BOSTON (WBZ-AM) -- The New England Aquarium has many incredible creatures swimming around in tanks--but this week, they are joined outside by a cold crustacean.
A ten-foot ice sculpture of a blue lobster currently greets aquarium visitors as they come up the plaza to its entrance.
"We have an ice sculpture every school vacation week at the holidays," New England Aquarium spokesperson Tony LaCasse told WBZ NewsRadio 1030.
The sculpture, which weighs a few tons and is made completely of ice, was put together by Don Chapelle at Brilliant Ice Sculptures.
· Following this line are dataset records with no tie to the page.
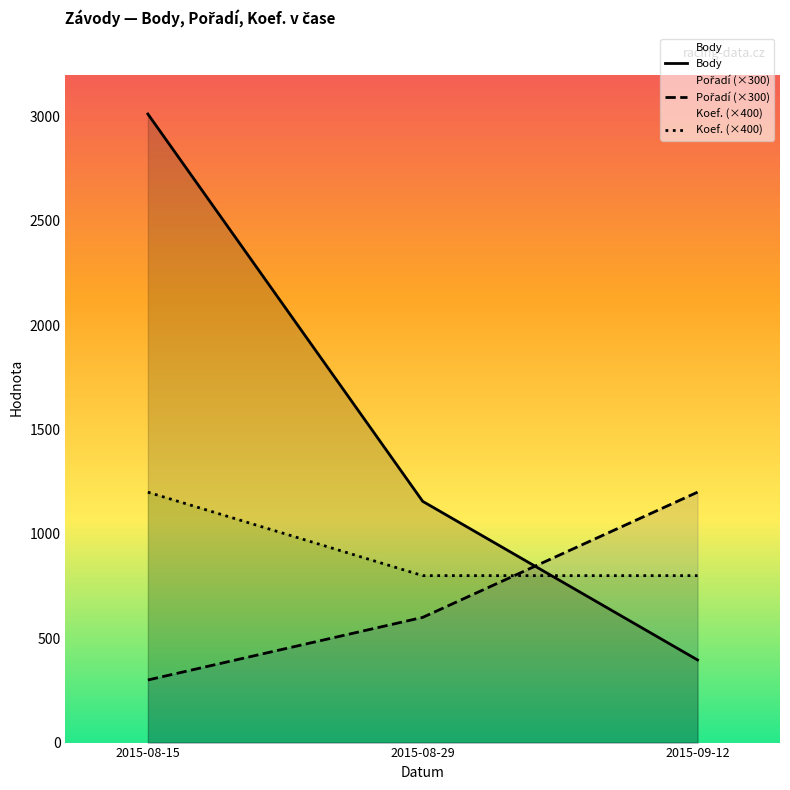

What are all the series names shown in the legend?

Body, Pořadí, Koef.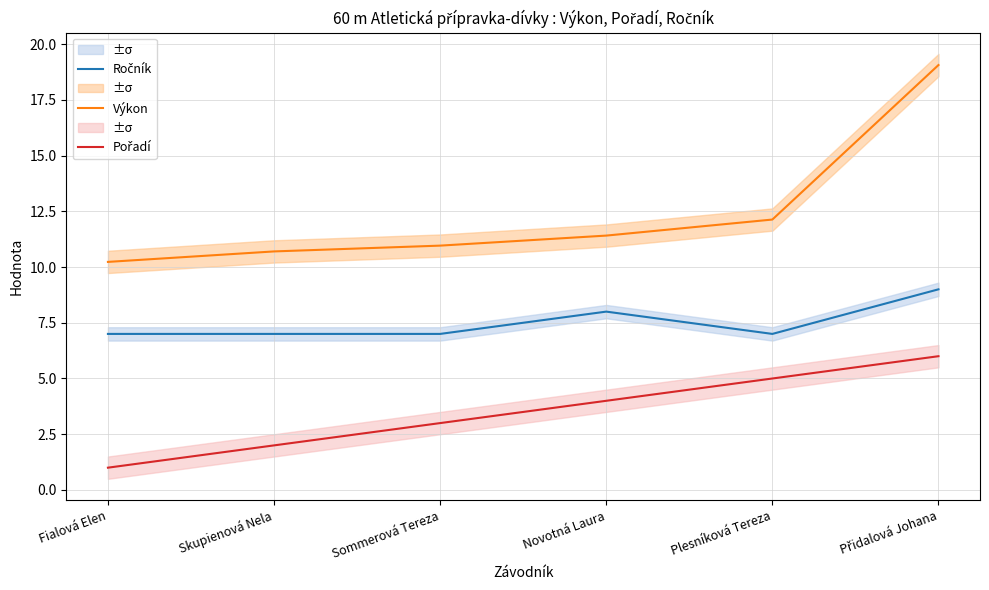

Reading left to right, list all the values displayed in this chart.

Ročník: 7.0	7.0	7.0	8.0	7.0	9.0
Výkon: 10.2	10.7	11.0	11.4	12.1	19.1
Pořadí: 1.0	2.0	3.0	4.0	5.0	6.0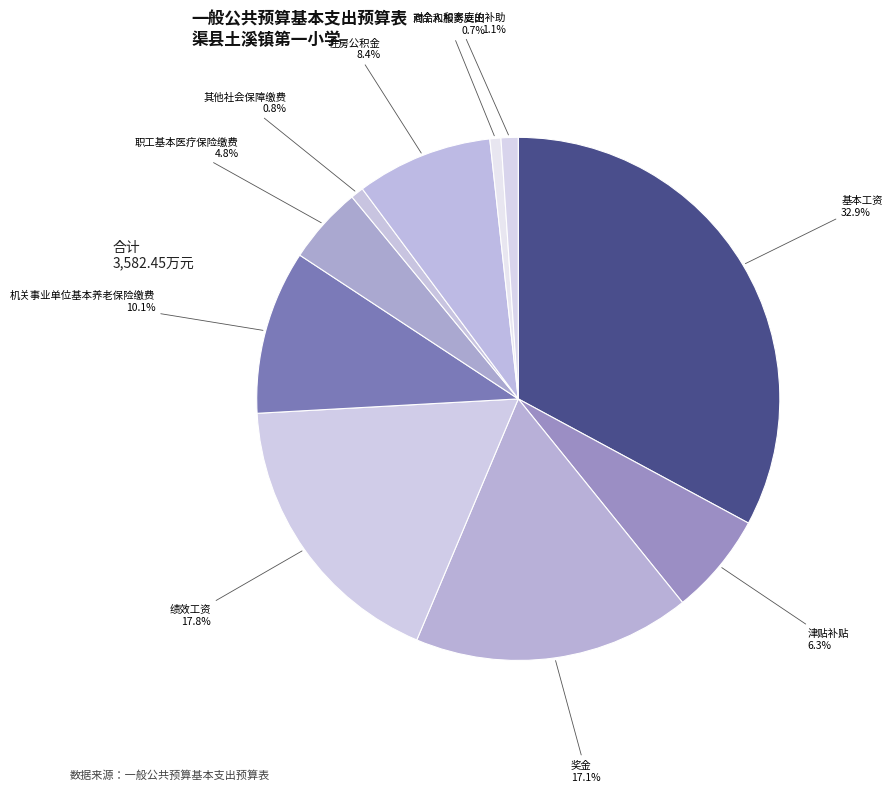

How many segments does this pie chart have?

10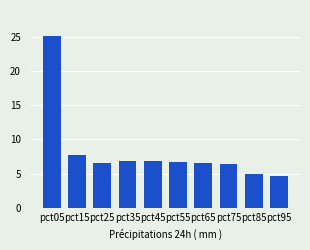

Between pct75 and pct85, which is larger?

pct75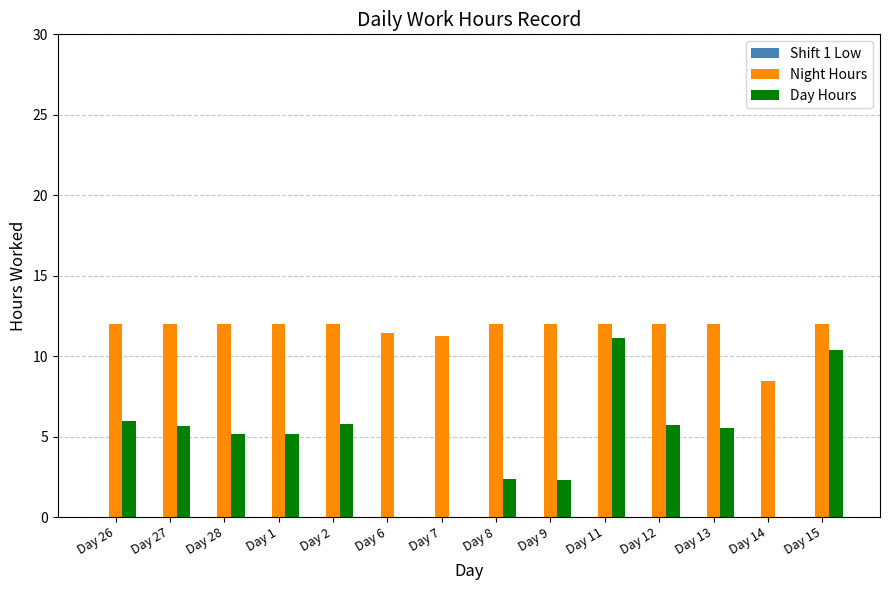

At which label does Day Hours reach its peak?

Day 11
The company has worked with the aquarium for a decade.
Chapelle sculpted the basic body of the lobster over the course of a few days in a giant freezer on his premesis.
'Then they bring it on-site, and they take the better part of a day setting it up and also just doing all the really fine-detailed work that really makes his work exceptional," LaCasse said.
Last year, the aquarium had to postpone their sculpture--an octopus in an orange-brown color--because the temperature during Christmas week hovered around the low 50s.
With the cold snap here to stay, that shouldn't be a problem this year.
"We're pretty excited about the weather, because we usually have to watch the temperature at this time of year going up and down, but not this year," LaCasse said.
He's hoping the sculpture will last well into January.
"We won't take him down until he's not looking like a blue lobster anymore," he said.
That's a color that an estimated one in five million lobsters actually wear in the wild.
"Some of them will just be a mottled, sort of black and navy blue, and some of them are a brilliant cobalt blue," LaCasse said. "This guy is a little similar to the latter ... I know that Don was fussing about this in terms of getting the color just right. They do use dyes, and he was adding this to his ice about a week ago."
The lobster is just one of many ice sculptures that will be on display to the public up and down the waterfront in preparation for New Year's Eve festivities.